In der Intensiv-Arbeitsgruppe zum Thema „Selbstbestimmung bei Klientinnen mit affektiven Störungen“ gab Prof. Dr. Martin Ohlmeier vom Klinikum Kassel den rund 30 Zuhörern einen interessanten Einblick in die Hintergründe dieser Erkrankungen. Die Veranstaltung wurde von einer sehr informativen Präsentation begleitet, in der auch Filmausschnitte gezeigt wurden, um die affektiven (manisch-depressiven) Zustände zu verbildlichen. In dem interaktiven Vortrag wurden verschiedene Aspekte beleuchtet, etwa die rechtlichen Grundlagen von Selbstbestimmung und Behandlung und deren Einschränkung oder die Bildung des freien Willens und welche Konsequenzen diese für das Leben Betroffener und deren Umfeld haben kann. "Letztlich sind Betreuer*innen hiervon regelmäßig betroffen", betonte Fred Rehberg (Beisitzer im BdB-Vorstand), der die Gruppe mit Martin Ohlmeier leitete.
In dieser intensiven Arbeit wurde der Bogen über Themen der Persönlichkeitsentwicklung bis hin zur Wirkung von Psycho-Pharmaka und Therapie-Möglichkeiten sowie einer besonderen Schwierigkeit, nämlich dem Thema Suizidalität gespannt. "In diesem Spektrum nahm die Diskussion schnell Fahrt auf. Es wurden diverse angrenzende Themen eingebracht. Die Gruppe kam zu der Einsicht, dass es im Bereich der psychiatrischen Versorgung noch viel Luft nach oben gibt und der Ausbau der komplementären Versorgungslandschaft manche Behandlung in einer Klinik entbehrlich machen würde", resümierte Rehberg.
Leitantrag verabschiedet / Änderung der Beitragsordnung beschlossen
Die Delegiertenversammlung verabschiedete letztlich den gemeinsamen Leitantrag von Länderrat und Vorstand, in dem die Interessensvertretung der rund 8.000 Mitglieder des BdB festgeschrieben wurde. Darüber hinaus bekräftigt der Antrag die Notwendigkeit einer leistungsgerechten Vergütung ebenso wie die Vereinfachung des Vergütungssystems. Er schreibt ein Qualitätskonzept fest und fordert vom Gesetzgeber, eine verlässliche Finanzierungsgrundlage für Betreuungsvereine zu schaffen.
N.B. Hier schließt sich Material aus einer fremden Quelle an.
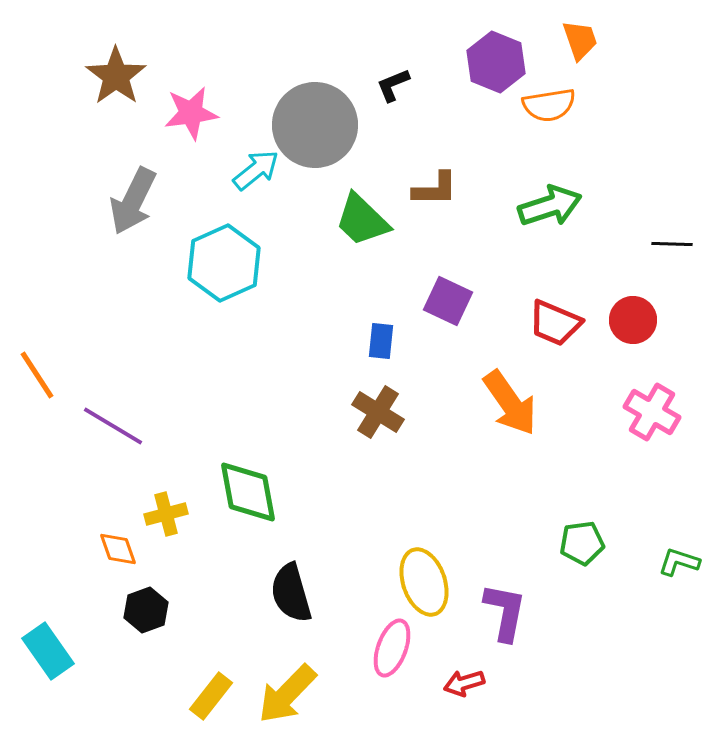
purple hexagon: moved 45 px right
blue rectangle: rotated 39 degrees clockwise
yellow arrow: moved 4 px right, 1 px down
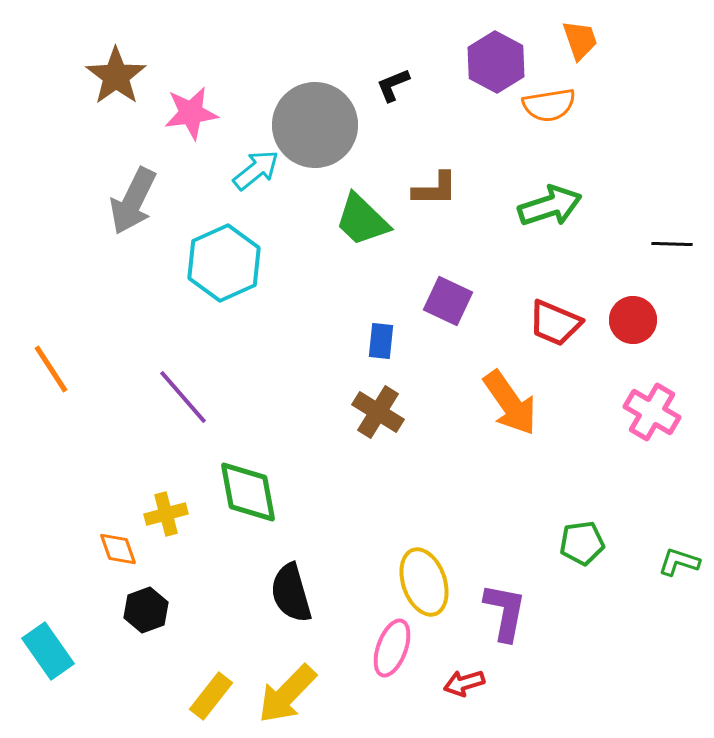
purple hexagon: rotated 6 degrees clockwise
orange line: moved 14 px right, 6 px up
purple line: moved 70 px right, 29 px up; rotated 18 degrees clockwise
Darüber hinaus fordert der neue Leitantrag eine Bundesfachstelle Unterstützte Entscheidungsfindung und die Entwicklung der beruflichen Fachlichkeit. Zudem verfolgt der BdB das Ziel, die Qualifikation für Berufsbetreuer*innen auf Hochschulniveau zu fordern. Nicht zuletzt soll das Pilotprojekt Erweiterte Unterstützung mit Stellvertreterkompetenzen auch alternative Modelle wie die Selbstmandatierte Unterstützung (mit selbstbestimmten Vertretungskompetenzen) in Betracht ziehen.
Die im Vorfeld der Delegiertenversammlung eingereichten Anträge wurden entweder zurückgenommen oder abgelehnt. Letztlich verabschiedeten die Delegierten lediglich die Änderung der Beitragsordnung und nahmen den Antrag der Landesgruppe Bayern zum Beschluss des Länderrats zur Änderung der Beitragsordnung mit 20 Gegenstimmen und 11 Enthaltungen an. Danach wird der Mitgliedsbeitrag zum 1.1.2025 angehoben. Über die neuen Beiträge informiert der BdB seine Mitglieder zeitnah.
Präsentationen und weitere Unterlagen aus Vorträgen und Arbeitsgruppen der Tagung finden Sie gesammelt im Mitgliederportal "meinBdB" in der Gruppe "Jahrestagung".